DIRECTION: Express all of the data below as a JSON list of strings, one string per line, with blank lines omitted.

# start of SUPPLIED RECORDS

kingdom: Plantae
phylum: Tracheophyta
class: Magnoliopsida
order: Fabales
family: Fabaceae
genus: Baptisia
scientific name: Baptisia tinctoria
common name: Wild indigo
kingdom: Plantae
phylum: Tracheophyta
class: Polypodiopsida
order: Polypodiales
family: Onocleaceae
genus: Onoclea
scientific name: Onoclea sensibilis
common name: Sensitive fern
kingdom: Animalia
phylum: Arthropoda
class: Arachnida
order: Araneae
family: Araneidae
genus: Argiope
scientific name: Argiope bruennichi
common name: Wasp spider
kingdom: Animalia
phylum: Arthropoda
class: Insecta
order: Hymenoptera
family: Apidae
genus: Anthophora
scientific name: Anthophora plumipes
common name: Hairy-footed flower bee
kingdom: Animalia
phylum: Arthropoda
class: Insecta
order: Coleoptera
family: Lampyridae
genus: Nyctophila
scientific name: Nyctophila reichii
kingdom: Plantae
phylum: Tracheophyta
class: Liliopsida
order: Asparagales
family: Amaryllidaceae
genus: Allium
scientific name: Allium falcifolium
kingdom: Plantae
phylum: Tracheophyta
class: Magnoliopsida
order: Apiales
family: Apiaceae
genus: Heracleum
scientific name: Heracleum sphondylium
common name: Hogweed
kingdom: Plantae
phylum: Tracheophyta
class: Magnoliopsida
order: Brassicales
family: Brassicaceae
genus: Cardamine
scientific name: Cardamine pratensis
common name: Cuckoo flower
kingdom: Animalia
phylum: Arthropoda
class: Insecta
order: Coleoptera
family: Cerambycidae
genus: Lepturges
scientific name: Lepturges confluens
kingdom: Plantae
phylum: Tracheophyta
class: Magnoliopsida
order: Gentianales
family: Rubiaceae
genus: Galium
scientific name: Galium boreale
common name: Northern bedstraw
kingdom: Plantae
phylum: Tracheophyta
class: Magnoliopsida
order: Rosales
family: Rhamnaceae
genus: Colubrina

# end of SUPPLIED RECORDS

RESPONSE BELOW:
[
  "kingdom: Plantae",
  "phylum: Tracheophyta",
  "class: Magnoliopsida",
  "order: Fabales",
  "family: Fabaceae",
  "genus: Baptisia",
  "scientific name: Baptisia tinctoria",
  "common name: Wild indigo",
  "kingdom: Plantae",
  "phylum: Tracheophyta",
  "class: Polypodiopsida",
  "order: Polypodiales",
  "family: Onocleaceae",
  "genus: Onoclea",
  "scientific name: Onoclea sensibilis",
  "common name: Sensitive fern",
  "kingdom: Animalia",
  "phylum: Arthropoda",
  "class: Arachnida",
  "order: Araneae",
  "family: Araneidae",
  "genus: Argiope",
  "scientific name: Argiope bruennichi",
  "common name: Wasp spider",
  "kingdom: Animalia",
  "phylum: Arthropoda",
  "class: Insecta",
  "order: Hymenoptera",
  "family: Apidae",
  "genus: Anthophora",
  "scientific name: Anthophora plumipes",
  "common name: Hairy-footed flower bee",
  "kingdom: Animalia",
  "phylum: Arthropoda",
  "class: Insecta",
  "order: Coleoptera",
  "family: Lampyridae",
  "genus: Nyctophila",
  "scientific name: Nyctophila reichii",
  "kingdom: Plantae",
  "phylum: Tracheophyta",
  "class: Liliopsida",
  "order: Asparagales",
  "family: Amaryllidaceae",
  "genus: Allium",
  "scientific name: Allium falcifolium",
  "kingdom: Plantae",
  "phylum: Tracheophyta",
  "class: Magnoliopsida",
  "order: Apiales",
  "family: Apiaceae",
  "genus: Heracleum",
  "scientific name: Heracleum sphondylium",
  "common name: Hogweed",
  "kingdom: Plantae",
  "phylum: Tracheophyta",
  "class: Magnoliopsida",
  "order: Brassicales",
  "family: Brassicaceae",
  "genus: Cardamine",
  "scientific name: Cardamine pratensis",
  "common name: Cuckoo flower",
  "kingdom: Animalia",
  "phylum: Arthropoda",
  "class: Insecta",
  "order: Coleoptera",
  "family: Cerambycidae",
  "genus: Lepturges",
  "scientific name: Lepturges confluens",
  "kingdom: Plantae",
  "phylum: Tracheophyta",
  "class: Magnoliopsida",
  "order: Gentianales",
  "family: Rubiaceae",
  "genus: Galium",
  "scientific name: Galium boreale",
  "common name: Northern bedstraw",
  "kingdom: Plantae",
  "phylum: Tracheophyta",
  "class: Magnoliopsida",
  "order: Rosales",
  "family: Rhamnaceae",
  "genus: Colubrina"
]